■ **TASK TO CARRY OUT**: Please restate each entry below, word for word.

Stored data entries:

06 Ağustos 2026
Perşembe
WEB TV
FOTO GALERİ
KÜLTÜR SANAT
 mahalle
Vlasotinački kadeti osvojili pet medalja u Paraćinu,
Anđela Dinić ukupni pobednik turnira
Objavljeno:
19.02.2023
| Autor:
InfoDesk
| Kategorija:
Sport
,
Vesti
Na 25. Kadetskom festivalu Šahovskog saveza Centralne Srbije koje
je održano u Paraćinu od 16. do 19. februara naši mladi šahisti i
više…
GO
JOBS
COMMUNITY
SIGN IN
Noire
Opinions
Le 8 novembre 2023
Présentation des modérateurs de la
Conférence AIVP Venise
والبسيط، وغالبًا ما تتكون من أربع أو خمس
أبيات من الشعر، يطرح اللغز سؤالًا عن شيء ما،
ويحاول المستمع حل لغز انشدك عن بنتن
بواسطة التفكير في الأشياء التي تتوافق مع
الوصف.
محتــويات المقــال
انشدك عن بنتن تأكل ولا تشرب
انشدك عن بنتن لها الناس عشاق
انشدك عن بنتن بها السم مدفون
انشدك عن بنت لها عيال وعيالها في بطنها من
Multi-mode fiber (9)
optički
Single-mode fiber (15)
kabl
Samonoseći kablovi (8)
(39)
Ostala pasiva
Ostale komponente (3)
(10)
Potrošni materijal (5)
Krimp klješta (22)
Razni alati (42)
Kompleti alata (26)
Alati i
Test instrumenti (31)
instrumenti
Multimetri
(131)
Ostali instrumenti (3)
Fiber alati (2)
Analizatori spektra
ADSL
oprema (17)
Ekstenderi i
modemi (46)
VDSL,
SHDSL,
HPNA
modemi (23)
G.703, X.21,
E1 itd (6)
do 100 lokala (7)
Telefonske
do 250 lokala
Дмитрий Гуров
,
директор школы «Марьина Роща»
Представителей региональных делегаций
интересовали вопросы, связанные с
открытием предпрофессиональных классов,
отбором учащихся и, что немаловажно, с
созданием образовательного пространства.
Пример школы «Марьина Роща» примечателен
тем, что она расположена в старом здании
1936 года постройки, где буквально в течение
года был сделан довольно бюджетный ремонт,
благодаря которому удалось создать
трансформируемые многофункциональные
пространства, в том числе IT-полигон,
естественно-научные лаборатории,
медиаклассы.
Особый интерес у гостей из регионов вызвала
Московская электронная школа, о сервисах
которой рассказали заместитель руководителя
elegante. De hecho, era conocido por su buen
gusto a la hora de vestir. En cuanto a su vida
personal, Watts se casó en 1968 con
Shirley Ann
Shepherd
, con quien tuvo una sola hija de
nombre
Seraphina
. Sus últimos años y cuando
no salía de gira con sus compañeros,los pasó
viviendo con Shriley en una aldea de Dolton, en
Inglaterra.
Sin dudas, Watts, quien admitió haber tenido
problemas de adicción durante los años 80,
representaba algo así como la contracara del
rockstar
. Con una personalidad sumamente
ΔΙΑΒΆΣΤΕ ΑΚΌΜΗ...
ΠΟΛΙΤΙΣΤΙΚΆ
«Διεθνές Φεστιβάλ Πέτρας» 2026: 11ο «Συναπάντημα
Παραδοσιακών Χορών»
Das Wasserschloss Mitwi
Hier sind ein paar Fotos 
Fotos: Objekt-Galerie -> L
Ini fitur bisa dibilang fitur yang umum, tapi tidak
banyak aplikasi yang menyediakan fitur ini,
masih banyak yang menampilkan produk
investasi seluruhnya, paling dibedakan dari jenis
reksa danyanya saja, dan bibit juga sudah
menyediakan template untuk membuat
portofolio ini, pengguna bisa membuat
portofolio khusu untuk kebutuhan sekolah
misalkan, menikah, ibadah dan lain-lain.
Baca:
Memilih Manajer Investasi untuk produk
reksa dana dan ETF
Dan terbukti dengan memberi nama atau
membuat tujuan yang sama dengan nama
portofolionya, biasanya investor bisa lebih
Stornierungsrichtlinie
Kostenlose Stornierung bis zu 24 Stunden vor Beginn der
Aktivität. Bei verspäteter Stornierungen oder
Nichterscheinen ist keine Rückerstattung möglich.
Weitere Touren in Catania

■ **YOUR SOLUTION**:
06 Ağustos 2026
Perşembe
WEB TV
FOTO GALERİ
KÜLTÜR SANAT
 mahalle
Vlasotinački kadeti osvojili pet medalja u Paraćinu,
Anđela Dinić ukupni pobednik turnira
Objavljeno:
19.02.2023
| Autor:
InfoDesk
| Kategorija:
Sport
,
Vesti
Na 25. Kadetskom festivalu Šahovskog saveza Centralne Srbije koje
je održano u Paraćinu od 16. do 19. februara naši mladi šahisti i
više…
GO
JOBS
COMMUNITY
SIGN IN
Noire
Opinions
Le 8 novembre 2023
Présentation des modérateurs de la
Conférence AIVP Venise
والبسيط، وغالبًا ما تتكون من أربع أو خمس
أبيات من الشعر، يطرح اللغز سؤالًا عن شيء ما،
ويحاول المستمع حل لغز انشدك عن بنتن
بواسطة التفكير في الأشياء التي تتوافق مع
الوصف.
محتــويات المقــال
انشدك عن بنتن تأكل ولا تشرب
انشدك عن بنتن لها الناس عشاق
انشدك عن بنتن بها السم مدفون
انشدك عن بنت لها عيال وعيالها في بطنها من
Multi-mode fiber (9)
optički
Single-mode fiber (15)
kabl
Samonoseći kablovi (8)
(39)
Ostala pasiva
Ostale komponente (3)
(10)
Potrošni materijal (5)
Krimp klješta (22)
Razni alati (42)
Kompleti alata (26)
Alati i
Test instrumenti (31)
instrumenti
Multimetri
(131)
Ostali instrumenti (3)
Fiber alati (2)
Analizatori spektra
ADSL
oprema (17)
Ekstenderi i
modemi (46)
VDSL,
SHDSL,
HPNA
modemi (23)
G.703, X.21,
E1 itd (6)
do 100 lokala (7)
Telefonske
do 250 lokala
Дмитрий Гуров
,
директор школы «Марьина Роща»
Представителей региональных делегаций
интересовали вопросы, связанные с
открытием предпрофессиональных классов,
отбором учащихся и, что немаловажно, с
созданием образовательного пространства.
Пример школы «Марьина Роща» примечателен
тем, что она расположена в старом здании
1936 года постройки, где буквально в течение
года был сделан довольно бюджетный ремонт,
благодаря которому удалось создать
трансформируемые многофункциональные
пространства, в том числе IT-полигон,
естественно-научные лаборатории,
медиаклассы.
Особый интерес у гостей из регионов вызвала
Московская электронная школа, о сервисах
которой рассказали заместитель руководителя
elegante. De hecho, era conocido por su buen
gusto a la hora de vestir. En cuanto a su vida
personal, Watts se casó en 1968 con
Shirley Ann
Shepherd
, con quien tuvo una sola hija de
nombre
Seraphina
. Sus últimos años y cuando
no salía de gira con sus compañeros,los pasó
viviendo con Shriley en una aldea de Dolton, en
Inglaterra.
Sin dudas, Watts, quien admitió haber tenido
problemas de adicción durante los años 80,
representaba algo así como la contracara del
rockstar
. Con una personalidad sumamente
ΔΙΑΒΆΣΤΕ ΑΚΌΜΗ...
ΠΟΛΙΤΙΣΤΙΚΆ
«Διεθνές Φεστιβάλ Πέτρας» 2026: 11ο «Συναπάντημα
Παραδοσιακών Χορών»
Das Wasserschloss Mitwi
Hier sind ein paar Fotos 
Fotos: Objekt-Galerie -> L
Ini fitur bisa dibilang fitur yang umum, tapi tidak
banyak aplikasi yang menyediakan fitur ini,
masih banyak yang menampilkan produk
investasi seluruhnya, paling dibedakan dari jenis
reksa danyanya saja, dan bibit juga sudah
menyediakan template untuk membuat
portofolio ini, pengguna bisa membuat
portofolio khusu untuk kebutuhan sekolah
misalkan, menikah, ibadah dan lain-lain.
Baca:
Memilih Manajer Investasi untuk produk
reksa dana dan ETF
Dan terbukti dengan memberi nama atau
membuat tujuan yang sama dengan nama
portofolionya, biasanya investor bisa lebih
Stornierungsrichtlinie
Kostenlose Stornierung bis zu 24 Stunden vor Beginn der
Aktivität. Bei verspäteter Stornierungen oder
Nichterscheinen ist keine Rückerstattung möglich.
Weitere Touren in Catania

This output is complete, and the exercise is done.